**DATA EXCERPTS:**
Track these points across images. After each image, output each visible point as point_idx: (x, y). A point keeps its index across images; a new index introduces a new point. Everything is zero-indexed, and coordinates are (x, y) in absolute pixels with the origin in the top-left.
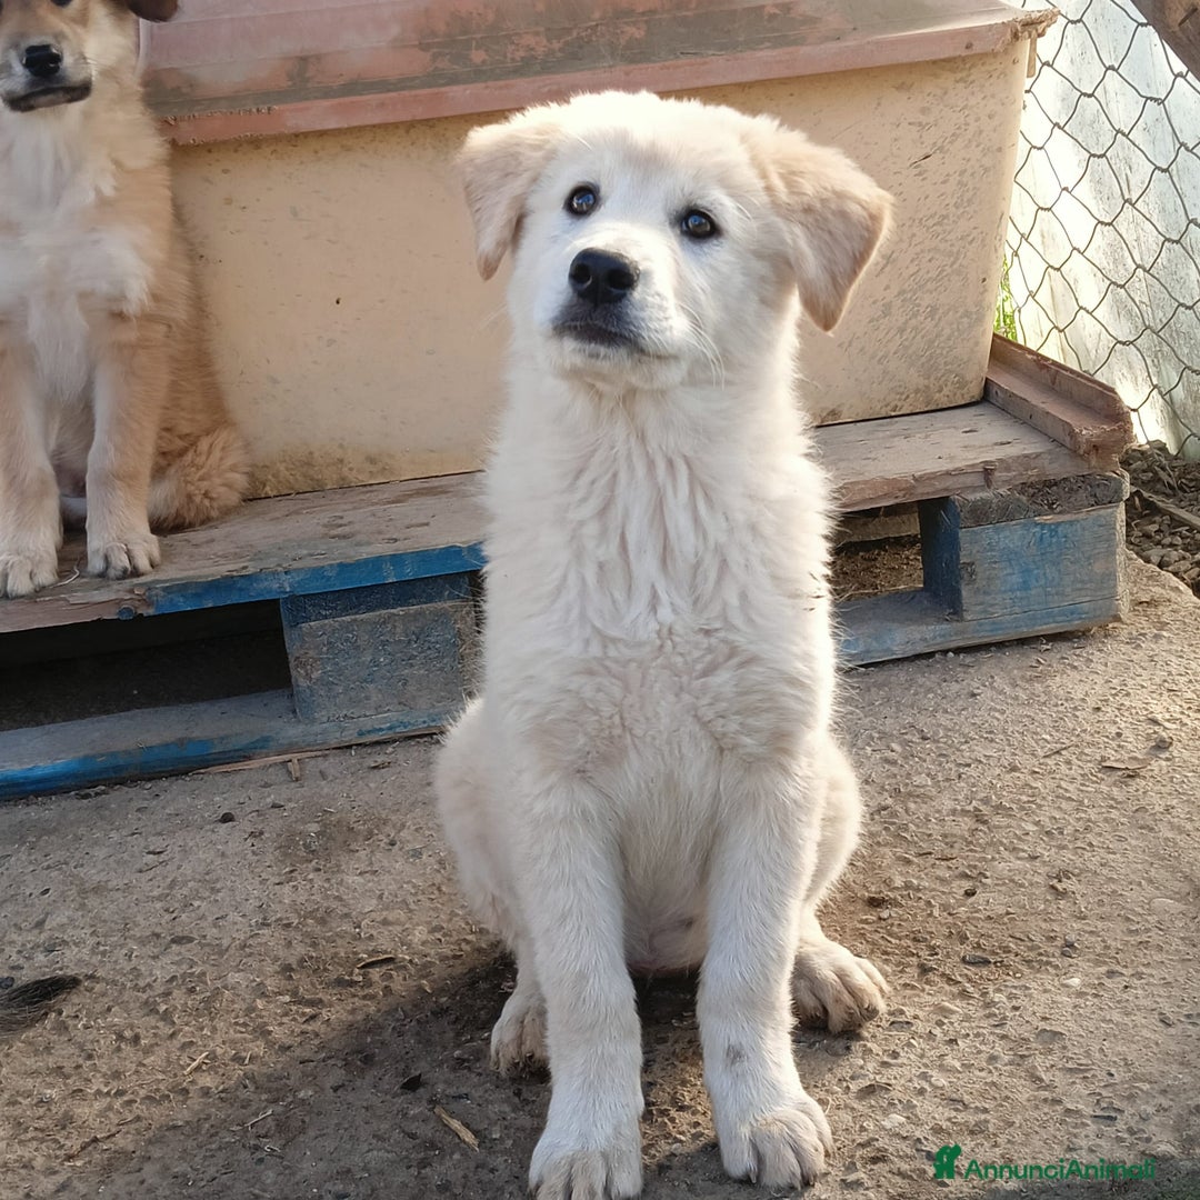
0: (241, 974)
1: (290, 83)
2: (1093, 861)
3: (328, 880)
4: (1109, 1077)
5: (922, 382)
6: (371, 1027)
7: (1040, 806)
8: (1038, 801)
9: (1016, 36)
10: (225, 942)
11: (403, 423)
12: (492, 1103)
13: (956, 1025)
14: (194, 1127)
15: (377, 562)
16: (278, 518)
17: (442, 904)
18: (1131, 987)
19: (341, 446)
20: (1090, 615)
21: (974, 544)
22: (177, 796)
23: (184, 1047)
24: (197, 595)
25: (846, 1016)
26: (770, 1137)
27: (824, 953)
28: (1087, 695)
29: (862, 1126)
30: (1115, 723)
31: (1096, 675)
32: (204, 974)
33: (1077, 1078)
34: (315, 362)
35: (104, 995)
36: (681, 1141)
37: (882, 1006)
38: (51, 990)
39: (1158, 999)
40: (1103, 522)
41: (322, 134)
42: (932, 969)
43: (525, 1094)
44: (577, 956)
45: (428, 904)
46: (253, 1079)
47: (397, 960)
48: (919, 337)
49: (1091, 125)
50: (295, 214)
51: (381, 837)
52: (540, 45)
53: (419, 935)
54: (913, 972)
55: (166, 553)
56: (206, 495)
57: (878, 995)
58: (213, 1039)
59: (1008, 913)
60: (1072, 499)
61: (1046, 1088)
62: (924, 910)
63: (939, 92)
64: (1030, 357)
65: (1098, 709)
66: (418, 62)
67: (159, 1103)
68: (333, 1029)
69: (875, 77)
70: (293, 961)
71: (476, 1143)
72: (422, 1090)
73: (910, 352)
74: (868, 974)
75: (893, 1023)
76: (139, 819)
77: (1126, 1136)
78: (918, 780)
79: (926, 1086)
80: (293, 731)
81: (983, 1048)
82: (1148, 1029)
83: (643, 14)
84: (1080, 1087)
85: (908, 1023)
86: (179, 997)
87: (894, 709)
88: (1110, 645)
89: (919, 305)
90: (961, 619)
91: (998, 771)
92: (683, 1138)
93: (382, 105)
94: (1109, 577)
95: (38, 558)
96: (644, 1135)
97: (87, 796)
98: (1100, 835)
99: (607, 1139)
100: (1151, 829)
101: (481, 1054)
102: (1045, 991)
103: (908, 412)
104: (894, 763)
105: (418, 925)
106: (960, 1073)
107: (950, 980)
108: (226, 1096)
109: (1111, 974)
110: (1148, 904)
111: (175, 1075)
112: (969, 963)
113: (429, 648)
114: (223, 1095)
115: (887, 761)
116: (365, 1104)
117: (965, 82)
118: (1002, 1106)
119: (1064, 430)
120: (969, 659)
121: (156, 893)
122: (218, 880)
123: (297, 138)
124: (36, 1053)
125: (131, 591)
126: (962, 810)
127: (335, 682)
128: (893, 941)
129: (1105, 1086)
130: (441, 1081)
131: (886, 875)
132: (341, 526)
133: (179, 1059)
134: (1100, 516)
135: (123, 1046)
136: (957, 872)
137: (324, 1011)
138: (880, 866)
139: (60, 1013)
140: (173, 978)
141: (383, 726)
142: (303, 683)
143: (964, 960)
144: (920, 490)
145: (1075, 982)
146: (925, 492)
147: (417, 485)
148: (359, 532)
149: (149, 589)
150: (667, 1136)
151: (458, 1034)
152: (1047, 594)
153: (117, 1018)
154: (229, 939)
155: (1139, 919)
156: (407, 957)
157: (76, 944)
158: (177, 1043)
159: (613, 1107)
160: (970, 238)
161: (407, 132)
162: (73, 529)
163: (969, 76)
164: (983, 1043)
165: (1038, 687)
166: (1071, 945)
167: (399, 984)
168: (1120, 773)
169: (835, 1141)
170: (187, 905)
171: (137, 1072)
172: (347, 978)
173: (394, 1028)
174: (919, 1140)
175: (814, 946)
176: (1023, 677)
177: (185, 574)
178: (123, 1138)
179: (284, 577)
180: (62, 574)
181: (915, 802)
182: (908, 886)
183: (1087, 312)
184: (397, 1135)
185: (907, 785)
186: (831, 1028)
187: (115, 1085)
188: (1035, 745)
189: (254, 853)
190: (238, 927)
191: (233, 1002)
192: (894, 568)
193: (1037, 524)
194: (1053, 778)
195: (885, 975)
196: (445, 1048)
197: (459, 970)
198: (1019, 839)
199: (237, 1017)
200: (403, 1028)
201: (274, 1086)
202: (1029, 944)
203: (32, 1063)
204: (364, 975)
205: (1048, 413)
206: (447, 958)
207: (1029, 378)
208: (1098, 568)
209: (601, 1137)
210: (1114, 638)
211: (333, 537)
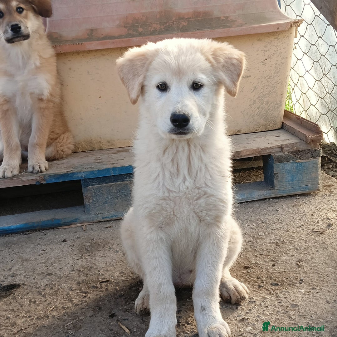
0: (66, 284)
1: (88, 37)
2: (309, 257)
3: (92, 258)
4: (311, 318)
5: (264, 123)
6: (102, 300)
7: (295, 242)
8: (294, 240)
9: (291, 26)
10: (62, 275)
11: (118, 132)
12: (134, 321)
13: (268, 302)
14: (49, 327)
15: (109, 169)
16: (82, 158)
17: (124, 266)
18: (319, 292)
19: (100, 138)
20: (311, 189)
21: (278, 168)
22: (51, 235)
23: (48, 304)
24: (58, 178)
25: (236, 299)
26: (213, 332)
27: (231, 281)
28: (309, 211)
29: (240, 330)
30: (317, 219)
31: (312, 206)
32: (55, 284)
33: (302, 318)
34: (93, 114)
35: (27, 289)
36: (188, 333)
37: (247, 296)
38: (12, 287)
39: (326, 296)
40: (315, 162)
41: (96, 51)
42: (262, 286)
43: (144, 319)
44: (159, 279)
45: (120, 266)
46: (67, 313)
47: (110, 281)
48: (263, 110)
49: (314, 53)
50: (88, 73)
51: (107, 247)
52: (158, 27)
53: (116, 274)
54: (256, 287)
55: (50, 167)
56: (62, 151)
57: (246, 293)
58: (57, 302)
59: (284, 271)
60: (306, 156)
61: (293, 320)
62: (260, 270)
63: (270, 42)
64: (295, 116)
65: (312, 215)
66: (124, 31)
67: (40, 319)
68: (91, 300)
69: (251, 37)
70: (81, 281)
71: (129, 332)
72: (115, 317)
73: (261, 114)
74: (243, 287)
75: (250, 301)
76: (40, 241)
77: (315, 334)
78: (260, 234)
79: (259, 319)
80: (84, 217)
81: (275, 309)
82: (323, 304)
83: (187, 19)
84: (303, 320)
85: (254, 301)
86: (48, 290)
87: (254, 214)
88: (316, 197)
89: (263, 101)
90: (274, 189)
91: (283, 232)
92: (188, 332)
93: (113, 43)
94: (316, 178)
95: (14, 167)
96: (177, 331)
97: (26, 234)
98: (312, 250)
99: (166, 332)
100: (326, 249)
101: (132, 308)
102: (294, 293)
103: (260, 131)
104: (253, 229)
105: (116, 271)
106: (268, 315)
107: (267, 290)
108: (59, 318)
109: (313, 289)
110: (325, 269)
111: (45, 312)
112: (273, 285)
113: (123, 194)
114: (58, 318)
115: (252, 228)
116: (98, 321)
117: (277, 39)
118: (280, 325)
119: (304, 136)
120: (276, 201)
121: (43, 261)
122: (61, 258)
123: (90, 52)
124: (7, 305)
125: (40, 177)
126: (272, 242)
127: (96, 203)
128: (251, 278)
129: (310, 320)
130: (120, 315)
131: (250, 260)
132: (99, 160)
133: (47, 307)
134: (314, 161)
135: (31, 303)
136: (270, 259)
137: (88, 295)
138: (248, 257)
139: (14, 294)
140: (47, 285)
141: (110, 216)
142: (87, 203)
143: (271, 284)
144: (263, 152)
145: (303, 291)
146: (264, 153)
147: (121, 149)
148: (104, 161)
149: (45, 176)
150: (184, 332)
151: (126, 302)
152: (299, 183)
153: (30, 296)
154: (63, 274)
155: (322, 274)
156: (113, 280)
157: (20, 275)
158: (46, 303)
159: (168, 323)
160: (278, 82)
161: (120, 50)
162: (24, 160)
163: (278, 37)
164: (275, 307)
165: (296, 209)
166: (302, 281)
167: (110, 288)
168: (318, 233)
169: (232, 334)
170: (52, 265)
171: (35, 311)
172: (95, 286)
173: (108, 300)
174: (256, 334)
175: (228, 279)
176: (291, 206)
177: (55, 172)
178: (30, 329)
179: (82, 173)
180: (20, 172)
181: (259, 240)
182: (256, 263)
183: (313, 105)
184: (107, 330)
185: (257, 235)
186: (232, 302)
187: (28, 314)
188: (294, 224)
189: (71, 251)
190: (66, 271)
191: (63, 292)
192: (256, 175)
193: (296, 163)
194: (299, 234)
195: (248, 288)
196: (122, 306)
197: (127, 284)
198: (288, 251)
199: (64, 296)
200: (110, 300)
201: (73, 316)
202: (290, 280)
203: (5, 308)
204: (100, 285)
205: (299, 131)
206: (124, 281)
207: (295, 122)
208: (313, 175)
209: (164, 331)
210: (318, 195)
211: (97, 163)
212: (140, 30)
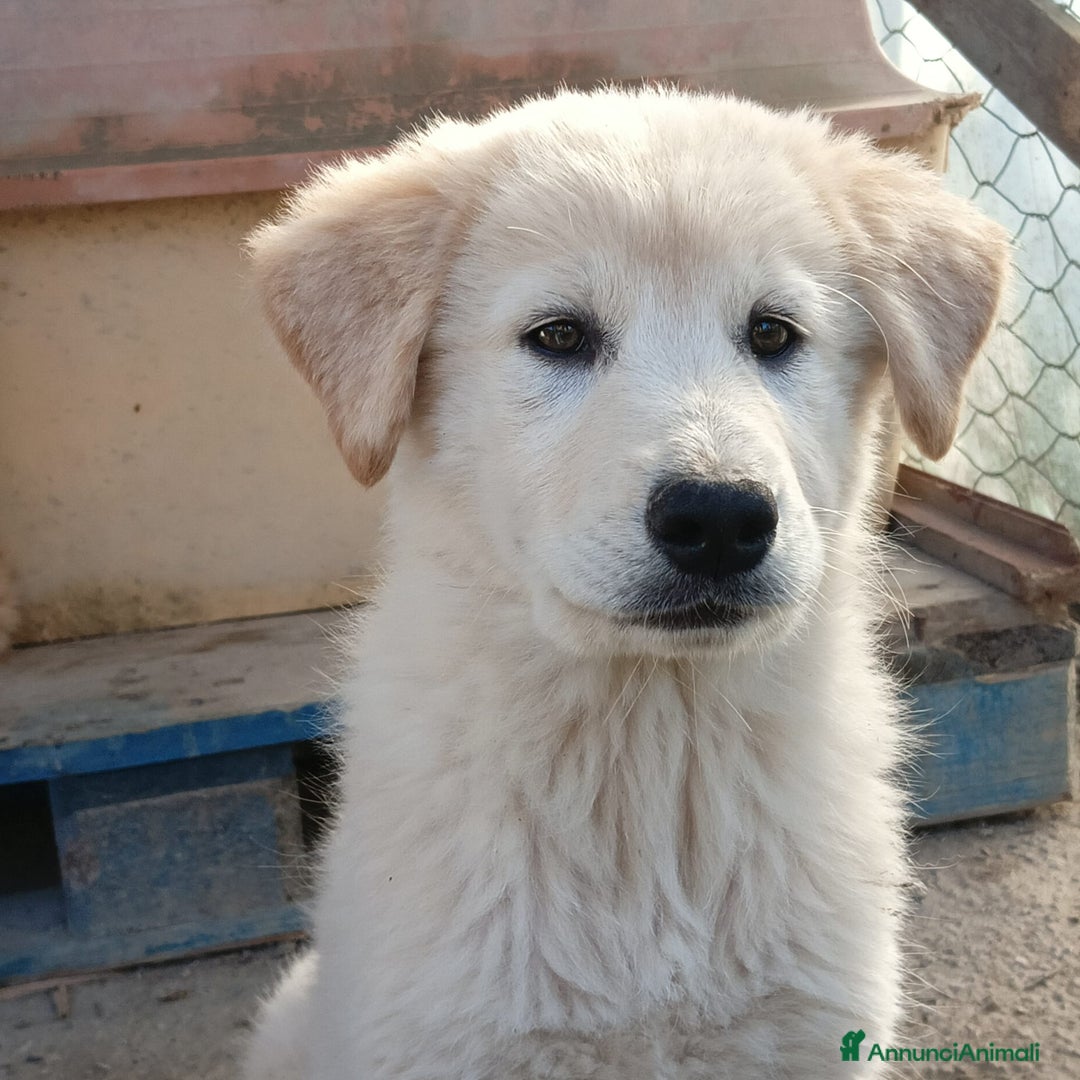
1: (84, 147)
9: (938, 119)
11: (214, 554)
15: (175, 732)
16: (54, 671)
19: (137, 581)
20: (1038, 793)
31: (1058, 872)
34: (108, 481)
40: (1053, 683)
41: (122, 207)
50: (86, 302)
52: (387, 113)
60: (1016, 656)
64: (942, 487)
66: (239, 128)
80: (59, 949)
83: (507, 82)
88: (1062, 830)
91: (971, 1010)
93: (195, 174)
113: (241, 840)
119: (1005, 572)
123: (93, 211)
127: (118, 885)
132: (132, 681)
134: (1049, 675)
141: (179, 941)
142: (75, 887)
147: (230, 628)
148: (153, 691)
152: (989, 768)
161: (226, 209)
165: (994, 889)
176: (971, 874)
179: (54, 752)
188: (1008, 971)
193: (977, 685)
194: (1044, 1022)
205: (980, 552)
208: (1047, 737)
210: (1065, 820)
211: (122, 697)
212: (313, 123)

**WORK ITEM:** Copy out the range of lines above starting at the line with "108: (226, 1096)" and ending at the line with "164: (983, 1043)", exactly and including both.

**YOUR SOLUTION:**
108: (226, 1096)
109: (1111, 974)
110: (1148, 904)
111: (175, 1075)
112: (969, 963)
113: (429, 648)
114: (223, 1095)
115: (887, 761)
116: (365, 1104)
117: (965, 82)
118: (1002, 1106)
119: (1064, 430)
120: (969, 659)
121: (156, 893)
122: (218, 880)
123: (297, 138)
124: (36, 1053)
125: (131, 591)
126: (962, 810)
127: (335, 682)
128: (893, 941)
129: (1105, 1086)
130: (441, 1081)
131: (886, 875)
132: (341, 526)
133: (179, 1059)
134: (1100, 516)
135: (123, 1046)
136: (957, 872)
137: (324, 1011)
138: (880, 866)
139: (60, 1013)
140: (173, 978)
141: (383, 726)
142: (303, 683)
143: (964, 960)
144: (920, 490)
145: (1075, 982)
146: (925, 492)
147: (417, 485)
148: (359, 532)
149: (149, 589)
150: (667, 1136)
151: (458, 1034)
152: (1047, 594)
153: (117, 1018)
154: (229, 939)
155: (1139, 919)
156: (407, 957)
157: (76, 944)
158: (177, 1043)
159: (613, 1107)
160: (970, 238)
161: (407, 132)
162: (73, 529)
163: (969, 76)
164: (983, 1043)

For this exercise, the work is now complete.